Organizations face common challenges with Continuous Delivery
Organizations still face challenges and toil getting software across the finish line to production. Investments in Continuous Delivery aim to bring more consistent and safer approaches to getting features into production.
As engineers, we are always seeking to better our craft. Investments in engineering efficiency raise the collective bar for all. At Harness, we’re fortunate to have the opportunity to talk to many organizations along their Continuous Delivery journeys. Part of what we do when engaging with a customer or prospect is run a Continuous Delivery Capability Assessment (CDCA) to catalog and measure maturity.
Over the past year, we have analyzed and aggregated our capability assessments, uncovering common challenges organizations face. In our Continuous Delivery Insights report, we identified the time, effort, cost and velocity associated with their current Continuous Delivery process. Our data shows that velocity is up – but complexity and cost are also on the rise.
We measured Continuous Delivery performance metrics across over 100 firms and found that as sophisticated as many are, there is still a lot of effort required to get features/fixes into production. At organizations that are looking to strengthen or further their Continuous Delivery goals, we noticed the following median [middle] or average values.
We define deployment frequency as the number of times a build is deployed to production. In terms of a microservices architecture, deployment frequency is usually increased as the number of services typically have a one-to-one relationship with the build. For the sample set we interviewed, the median deployment frequency is ten days, which shows bi-monthly deployments are becoming the norm.

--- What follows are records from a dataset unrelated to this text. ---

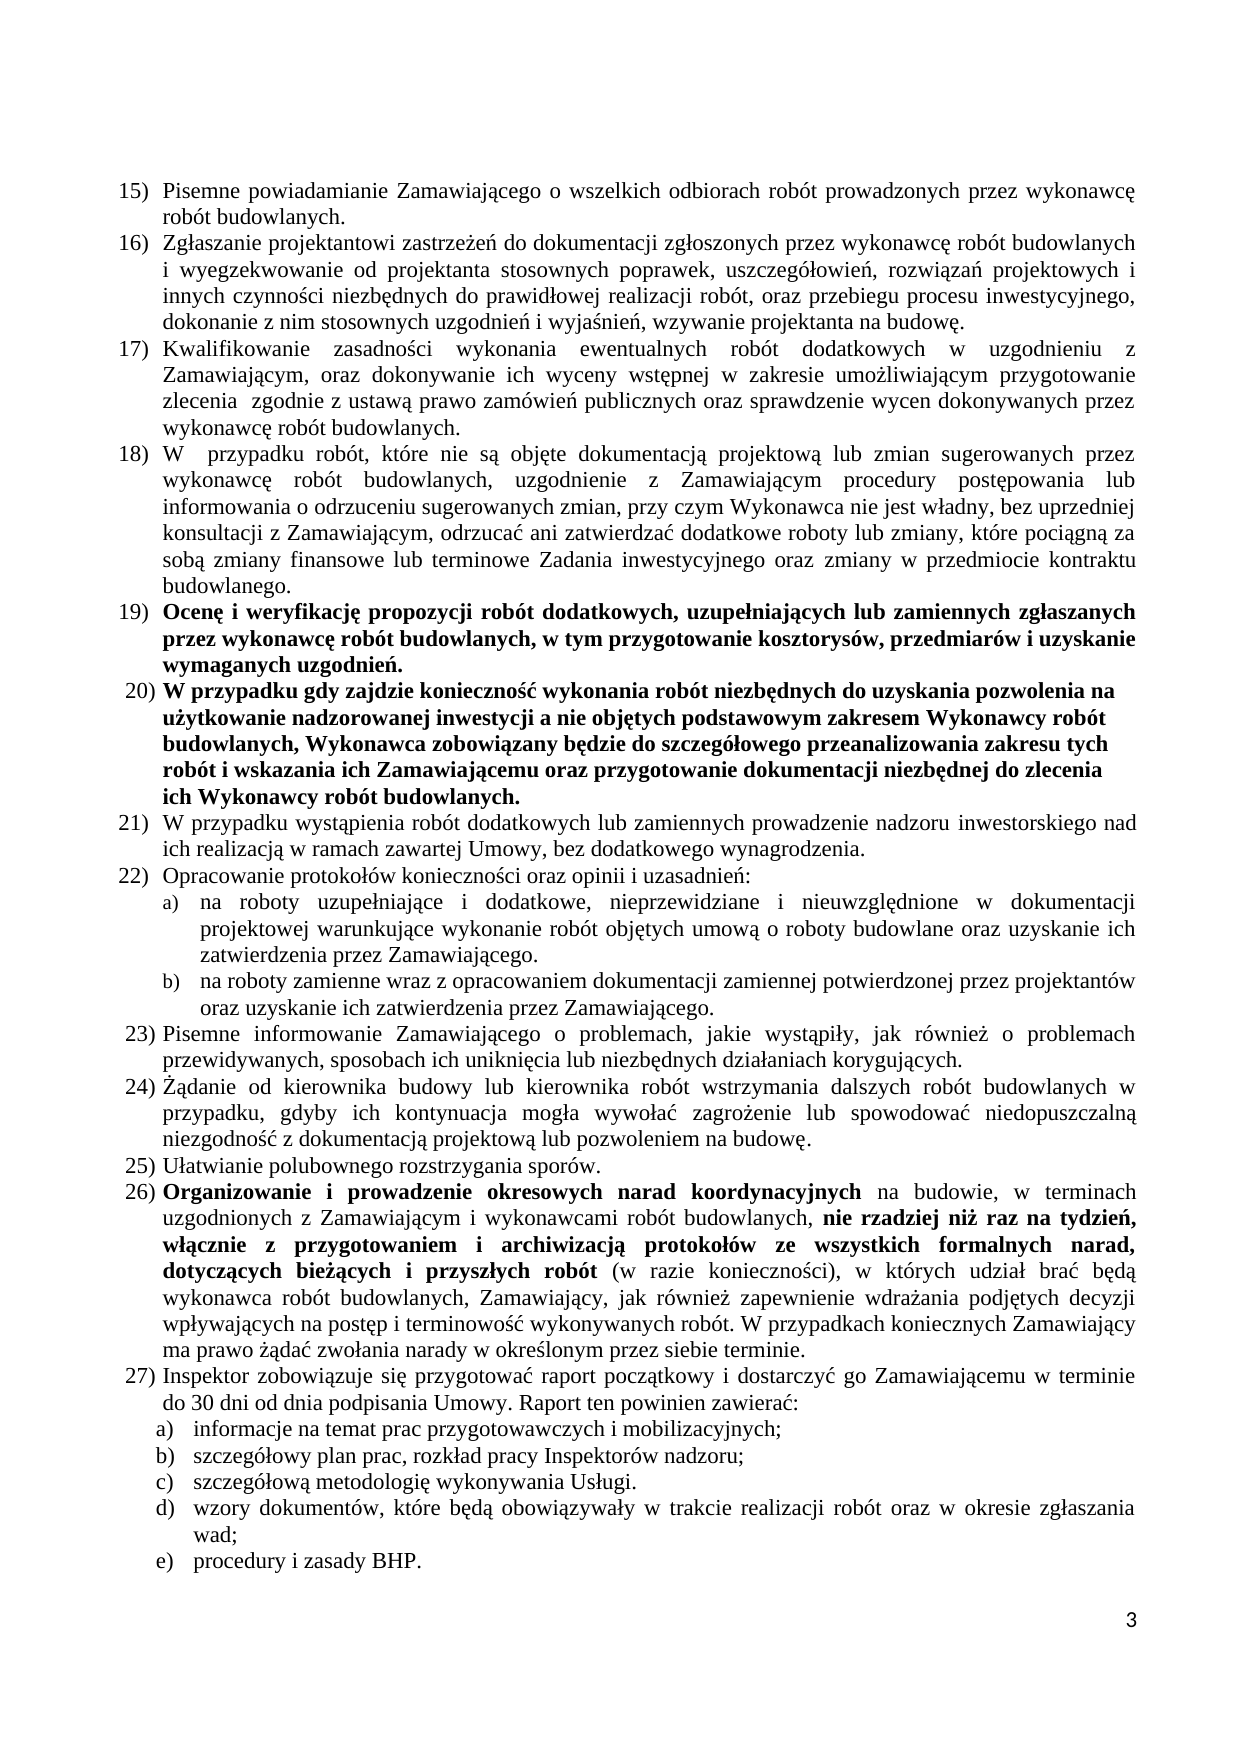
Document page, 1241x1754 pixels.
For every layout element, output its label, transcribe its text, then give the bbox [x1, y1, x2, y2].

list W przypadku gdy zajdzie konieczność wykonania robót niezbędnych do uzyskania pozwolenia na użytkowanie nadzorowanej inwestycji a nie objętych podstawowym zakresem Wykonawcy robót budowlanych, Wykonawca zobowiązany będzie do szczegółowego przeanalizowania zakresu tych robót i wskazania ich Zamawiającemu oraz przygotowanie dokumentacji niezbędnej do zlecenia ich Wykonawcy robót budowlanych. [125, 677, 1137, 809]
list na roboty zamienne wraz z opracowaniem dokumentacji zamiennej potwierdzonej przez projektantów oraz uzyskanie ich zatwierdzenia przez Zamawiającego. [162, 967, 1137, 1020]
list wzory dokumentów, które będą obowiązywały w trakcie realizacji robót oraz w okresie zgłaszania wad; [156, 1494, 1137, 1547]
list na roboty uzupełniające i dodatkowe, nieprzewidziane i nieuwzględnione w dokumentacji projektowej warunkujące wykonanie robót objętych umową o roboty budowlane oraz uzyskanie ich zatwierdzenia przez Zamawiającego. [162, 888, 1137, 967]
list Pisemne powiadamianie Zamawiającego o wszelkich odbiorach robót prowadzonych przez wykonawcę robót budowlanych. [118, 177, 1137, 229]
list szczegółową metodologię wykonywania Usługi. [156, 1468, 1137, 1494]
list procedury i zasady BHP. [156, 1547, 1137, 1573]
list Ocenę i weryfikację propozycji robót dodatkowych, uzupełniających lub zamiennych zgłaszanych przez wykonawcę robót budowlanych, w tym przygotowanie kosztorysów, przedmiarów i uzyskanie wymaganych uzgodnień. [118, 598, 1137, 677]
list Ułatwianie polubownego rozstrzygania sporów. [125, 1152, 1137, 1178]
list Organizowanie i prowadzenie okresowych narad koordynacyjnych na budowie, w terminach uzgodnionych z Zamawiającym i wykonawcami robót budowlanych, nie rzadziej niż raz na tydzień, włącznie z przygotowaniem i archiwizacją protokołów ze wszystkich formalnych narad, dotyczących bieżących i przyszłych robót (w razie konieczności), w których udział brać będą wykonawca robót budowlanych, Zamawiający, jak również zapewnienie wdrażania podjętych decyzji wpływających na postęp i terminowość wykonywanych robót. W przypadkach koniecznych Zamawiający ma prawo żądać zwołania narady w określonym przez siebie terminie. [125, 1178, 1137, 1363]
list informacje na temat prac przygotowawczych i mobilizacyjnych; [156, 1415, 1137, 1442]
list Opracowanie protokołów konieczności oraz opinii i uzasadnień: [118, 862, 1137, 888]
list Kwalifikowanie zasadności wykonania ewentualnych robót dodatkowych w uzgodnieniu z Zamawiającym, oraz dokonywanie ich wyceny wstępnej w zakresie umożliwiającym przygotowanie zlecenia zgodnie z ustawą prawo zamówień publicznych oraz sprawdzenie wycen dokonywanych przez wykonawcę robót budowlanych. [118, 335, 1137, 440]
list Inspektor zobowiązuje się przygotować raport początkowy i dostarczyć go Zamawiającemu w terminie do 30 dni od dnia podpisania Umowy. Raport ten powinien zawierać: [125, 1363, 1137, 1415]
list W przypadku wystąpienia robót dodatkowych lub zamiennych prowadzenie nadzoru inwestorskiego nad ich realizacją w ramach zawartej Umowy, bez dodatkowego wynagrodzenia. [118, 809, 1137, 862]
list Zgłaszanie projektantowi zastrzeżeń do dokumentacji zgłoszonych przez wykonawcę robót budowlanych i wyegzekwowanie od projektanta stosownych poprawek, uszczegółowień, rozwiązań projektowych i innych czynności niezbędnych do prawidłowej realizacji robót, oraz przebiegu procesu inwestycyjnego, dokonanie z nim stosownych uzgodnień i wyjaśnień, wzywanie projektanta na budowę. [118, 229, 1137, 335]
list Żądanie od kierownika budowy lub kierownika robót wstrzymania dalszych robót budowlanych w przypadku, gdyby ich kontynuacja mogła wywołać zagrożenie lub spowodować niedopuszczalną niezgodność z dokumentacją projektową lub pozwoleniem na budowę. [125, 1073, 1137, 1152]
list szczegółowy plan prac, rozkład pracy Inspektorów nadzoru; [156, 1442, 1137, 1468]
list W przypadku robót, które nie są objęte dokumentacją projektową lub zmian sugerowanych przez wykonawcę robót budowlanych, uzgodnienie z Zamawiającym procedury postępowania lub informowania o odrzuceniu sugerowanych zmian, przy czym Wykonawca nie jest władny, bez uprzedniej konsultacji z Zamawiającym, odrzucać ani zatwierdzać dodatkowe roboty lub zmiany, które pociągną za sobą zmiany finansowe lub terminowe Zadania inwestycyjnego oraz zmiany w przedmiocie kontraktu budowlanego. [118, 440, 1137, 598]
list Pisemne informowanie Zamawiającego o problemach, jakie wystąpiły, jak również o problemach przewidywanych, sposobach ich uniknięcia lub niezbędnych działaniach korygujących. [125, 1020, 1137, 1073]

These bi-monthly deployments might be on-demand, but the lead times start to add up. Lead time is the amount of time needed to validate a deployment once the process has started. Our sample shows that organizations typically require an average of eight hours; e.g eight hours of advance notice to allow validation and sign off of a deployment.
During those eight hours of lead time and the validation steps, if a decision is made to roll back, we saw that organizations averaged 60 minutes to restore a service, i.e. roll back or roll forward. An hour might not seem long to some, but for engineers, every second can feel stressful as you race to restore your SLAs.

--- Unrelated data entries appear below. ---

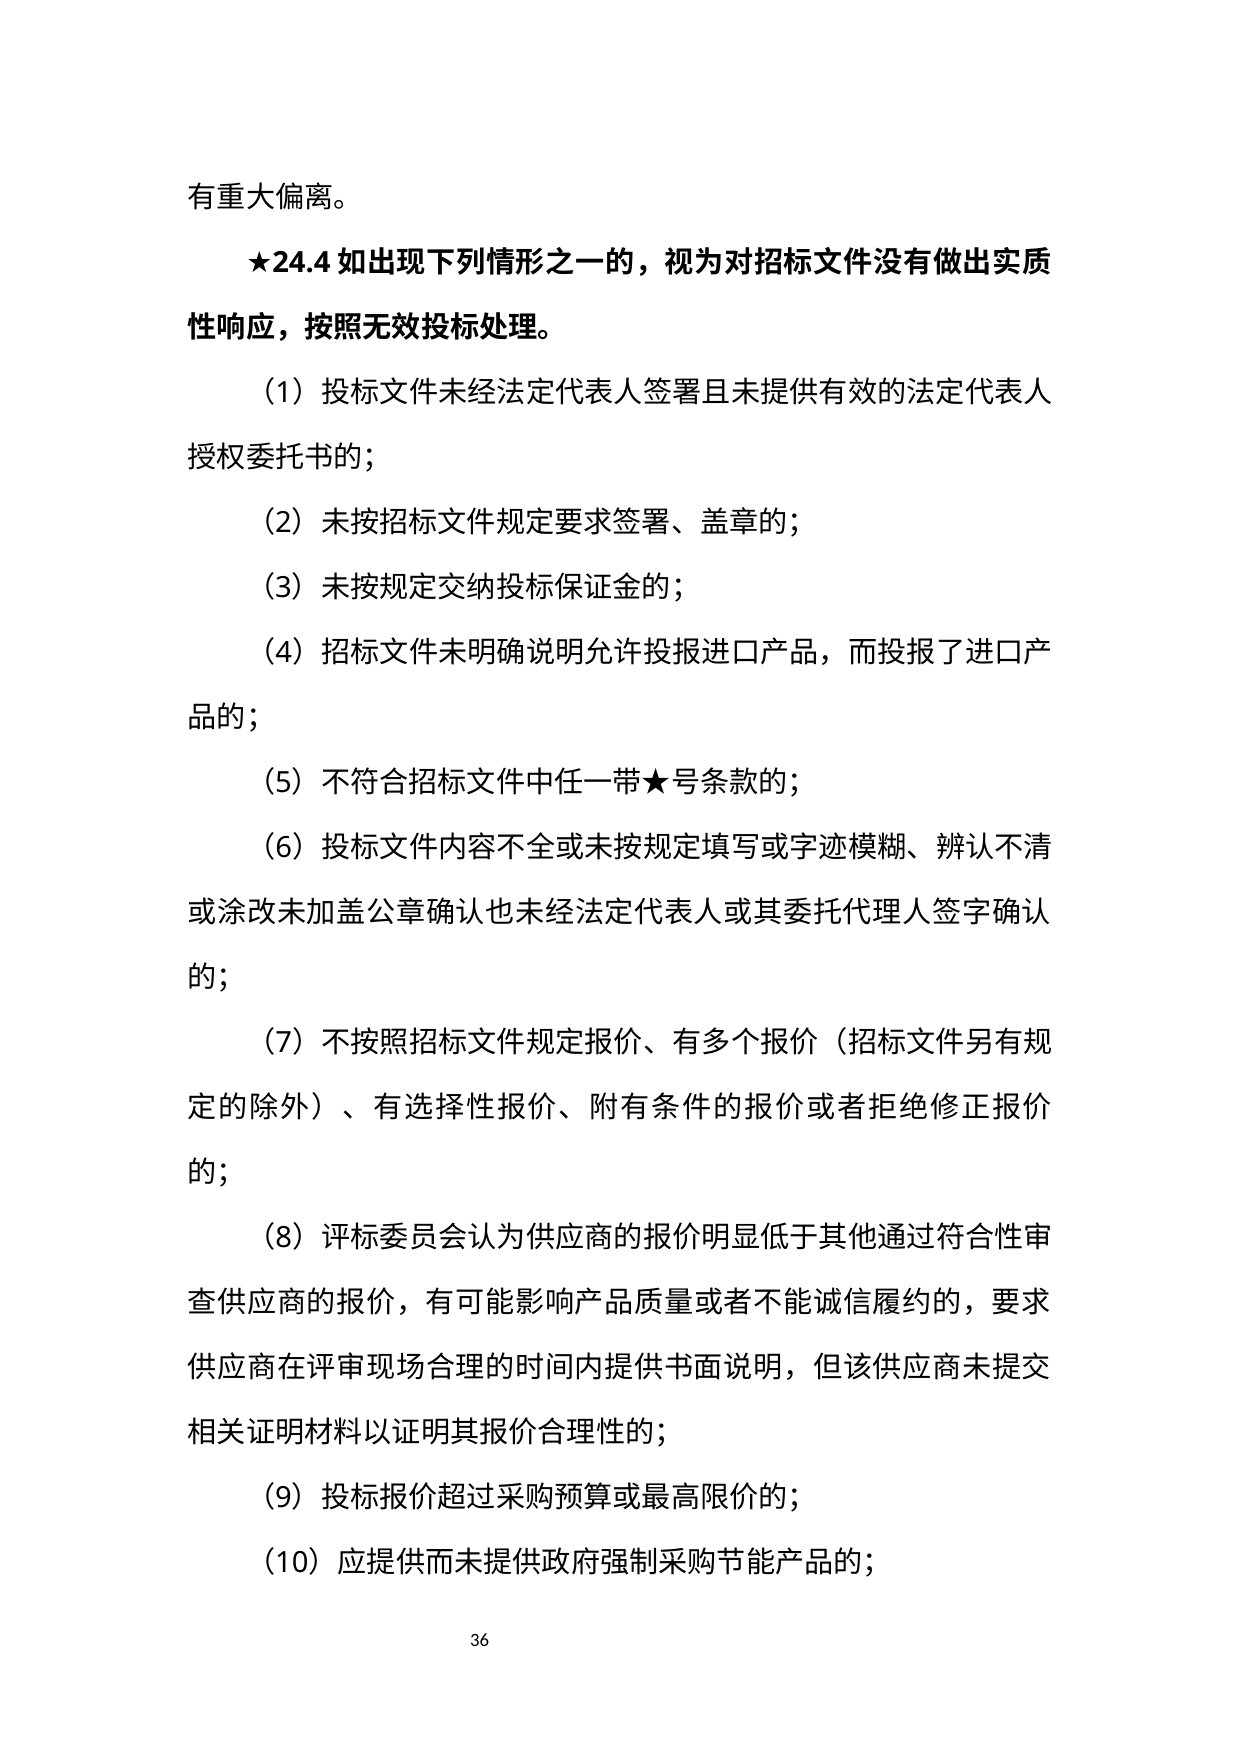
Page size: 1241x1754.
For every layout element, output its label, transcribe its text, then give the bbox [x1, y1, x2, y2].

text （9）投标报价超过采购预算或最高限价的； [187, 1462, 1053, 1527]
text （8）评标委员会认为供应商的报价明显低于其他通过符合性审查供应商的报价，有可能影响产品质量或者不能诚信履约的，要求供应商在评审现场合理的时间内提供书面说明，但该供应商未提交相关证明材料以证明其报价合理性的； [187, 1202, 1053, 1462]
text （10）应提供而未提供政府强制采购节能产品的； [187, 1527, 1053, 1592]
text （1）投标文件未经法定代表人签署且未提供有效的法定代表人授权委托书的； [187, 357, 1053, 487]
text （2）未按招标文件规定要求签署、盖章的； [187, 487, 1053, 552]
text （4）招标文件未明确说明允许投报进口产品，而投报了进口产品的； [187, 617, 1053, 747]
text ★24.4如出现下列情形之一的，视为对招标文件没有做出实质性响应，按照无效投标处理。 [187, 227, 1053, 357]
text （6）投标文件内容不全或未按规定填写或字迹模糊、辨认不清或涂改未加盖公章确认也未经法定代表人或其委托代理人签字确认的； [187, 812, 1053, 1007]
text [187, 162, 1053, 227]
text （7）不按照招标文件规定报价、有多个报价（招标文件另有规定的除外）、有选择性报价、附有条件的报价或者拒绝修正报价的； [187, 1007, 1053, 1202]
text （5）不符合招标文件中任一带★号条款的； [187, 747, 1053, 812]
text （3）未按规定交纳投标保证金的； [187, 552, 1053, 617]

Adding up all the effort from different team members during a deployment, getting an artifact into production represented an average of 25 human hours of work. Certainly, different team members will have varying levels of involvement throughout the build, deploy, and validation cycles, but this represents more than half a week of a full-time employee’s work in total burden.
Software development is full of unknowns; core to innovation is developing approaches and features for the first time. The expectation is for us to iterate and learn from failures. We certainly have gotten better at deployment and testing methodologies. One way to measure this is through change failure rate, or the percentage of deployments that fail. Through our sample set, an average 11% of deployments failed. Even with modern approaches being defined, organizations still have a long way to go to increase their velocity safety in deployments in terms of adopting modern approaches.

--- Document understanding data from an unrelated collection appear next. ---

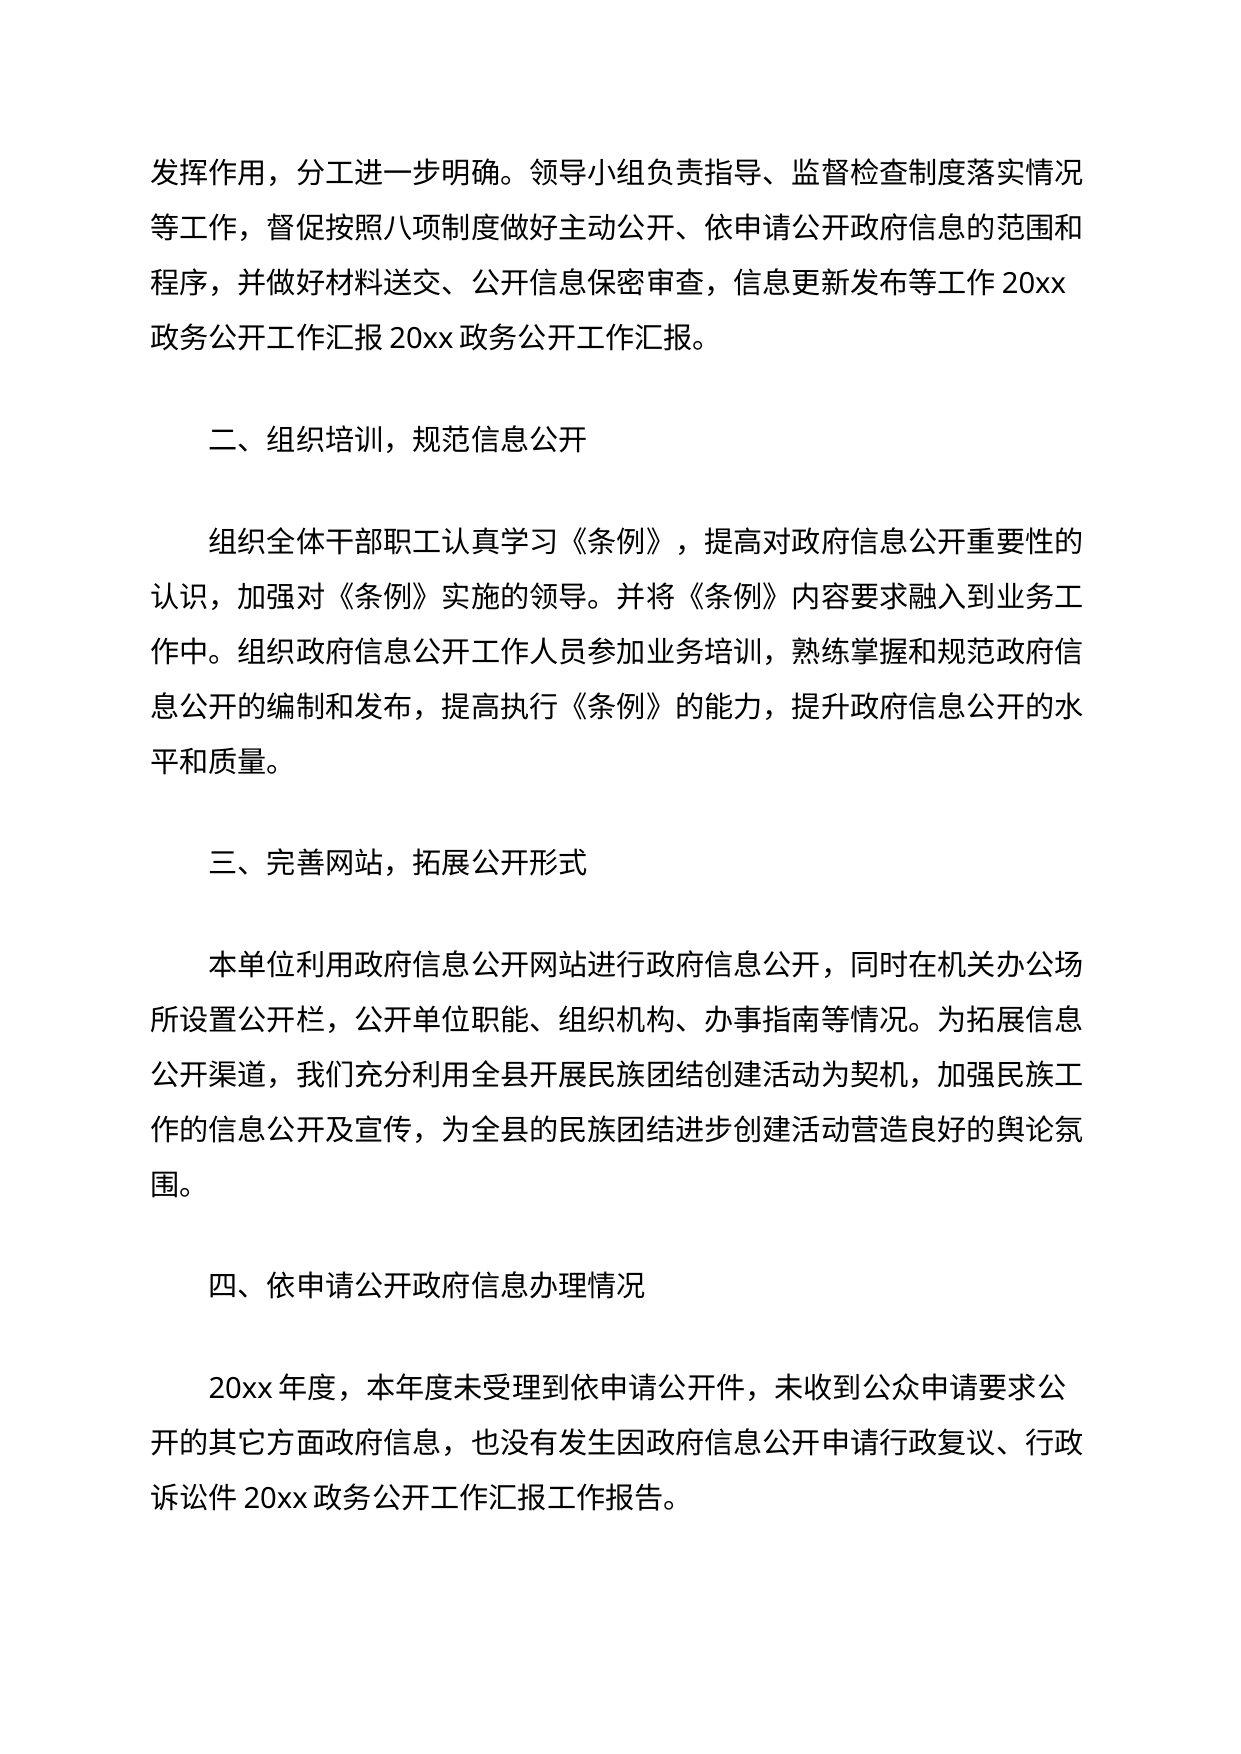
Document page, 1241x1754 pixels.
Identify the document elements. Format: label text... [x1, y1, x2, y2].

text 本单位利用政府信息公开网站进行政府信息公开，同时在机关办公场所设置公开栏，公开单位职能、组织机构、办事指南等情况。为拓展信息公开渠道，我们充分利用全县开展民族团结创建活动为契机，加强民族工作的信息公开及宣传，为全县的民族团结进步创建活动营造良好的舆论氛围。 [150, 942, 1090, 1203]
text 三、完善网站，拓展公开形式 [150, 840, 1090, 882]
text 20xx年度，本年度未受理到依申请公开件，未收到公众申请要求公开的其它方面政府信息，也没有发生因政府信息公开申请行政复议、行政诉讼件20xx政务公开工作汇报工作报告。 [150, 1365, 1090, 1517]
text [150, 150, 1090, 357]
text 组织全体干部职工认真学习《条例》，提高对政府信息公开重要性的认识，加强对《条例》实施的领导。并将《条例》内容要求融入到业务工作中。组织政府信息公开工作人员参加业务培训，熟练掌握和规范政府信息公开的编制和发布，提高执行《条例》的能力，提升政府信息公开的水平和质量。 [150, 518, 1090, 780]
text 二、组织培训，规范信息公开 [150, 417, 1090, 459]
text 四、依申请公开政府信息办理情况 [150, 1263, 1090, 1305]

Modern Approaches and Challenges
The goal of Continuous Delivery is to collectively raise the bar around software delivery. For organizations looking to increase agility and safety, a canary deployment seems like an obvious choice for safer deployments. A canary deployment is essentially a safe approach to releasing where you send in a canary [release candidate] and incrementally replace the stable version until the canary takes over. If at any time the canary is not promoted, the stable version supersedes.
As simple as this concept is to grasp, in practice can be difficult. Making decisions on when to promote and roll-back a canary can be challenging to automate. In Continuous Delivery Insights 2020, we found that only about four percent of organizations were taking a canary based approach somewhere in their organization.
When a failure does arise with a production deployment, you are left with two choices which certainly impacts mean time to recovery [MTTR]. Organizations can choose to roll back to the last known working version to minimize MTTR and have proper time to fix, but this impacts getting the features out. Alternatively, organizations can roll forward with a fix rather than restore, which is riskier toward MTTR but increases the velocity in which the features will be deployed. Among the organizations we interviewed, 85% take the more conservative approach in rolling back to restore then fix the redeploy.
We are excited to start tracking metrics on the overall challenges with Continuous Delivery year over year while we work toward improving the metrics and adoption of Continuous Delivery approaches. Organizations still face challenges and toil getting software across the finish line to production. Investments in Continuous Delivery aims to bring more consistent and safer approaches to getting features into production.